▶ _Data rows_
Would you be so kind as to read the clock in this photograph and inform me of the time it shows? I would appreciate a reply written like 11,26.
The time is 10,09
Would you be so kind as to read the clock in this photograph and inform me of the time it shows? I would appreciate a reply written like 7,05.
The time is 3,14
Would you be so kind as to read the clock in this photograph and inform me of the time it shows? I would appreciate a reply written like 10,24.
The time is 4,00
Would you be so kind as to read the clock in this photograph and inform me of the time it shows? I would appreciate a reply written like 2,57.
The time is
==
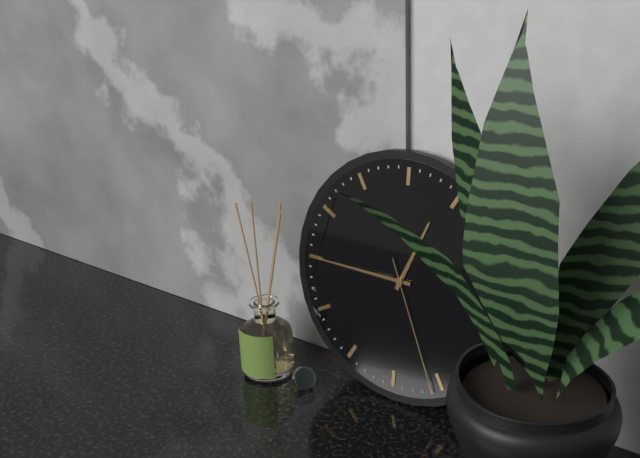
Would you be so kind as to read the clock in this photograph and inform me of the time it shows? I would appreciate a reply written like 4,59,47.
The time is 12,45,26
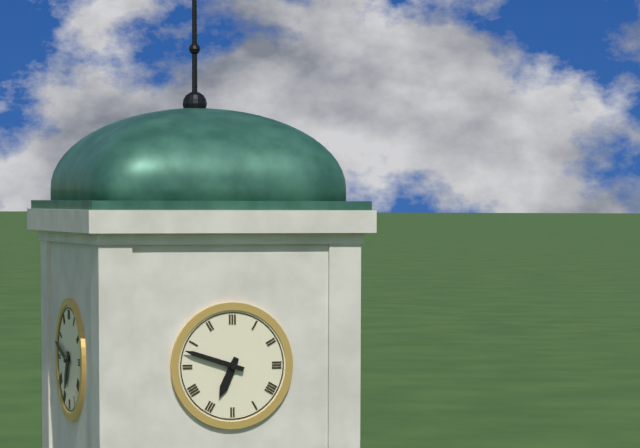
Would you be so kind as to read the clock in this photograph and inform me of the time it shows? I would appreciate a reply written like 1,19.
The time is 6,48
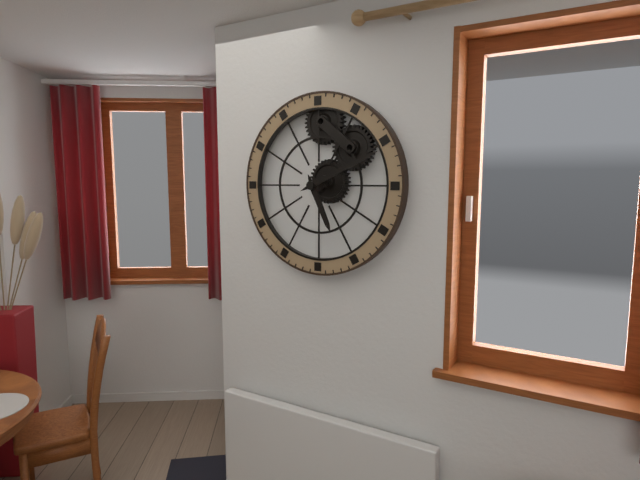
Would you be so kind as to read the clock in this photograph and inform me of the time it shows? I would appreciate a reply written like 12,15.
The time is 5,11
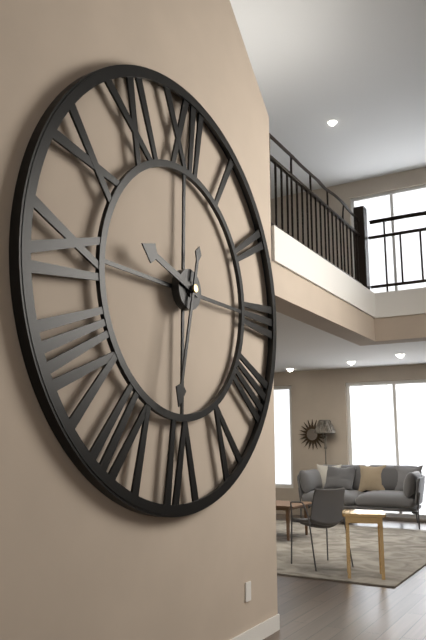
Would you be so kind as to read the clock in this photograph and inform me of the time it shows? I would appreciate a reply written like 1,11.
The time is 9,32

▶ _What to work on_
Reproduce the records word for word, beginning with the line that contains "written like 11,26." and ending after the line that contains "The time is 4,00".

▶ _Final result_
Would you be so kind as to read the clock in this photograph and inform me of the time it shows? I would appreciate a reply written like 11,26.
The time is 10,09
Would you be so kind as to read the clock in this photograph and inform me of the time it shows? I would appreciate a reply written like 7,05.
The time is 3,14
Would you be so kind as to read the clock in this photograph and inform me of the time it shows? I would appreciate a reply written like 10,24.
The time is 4,00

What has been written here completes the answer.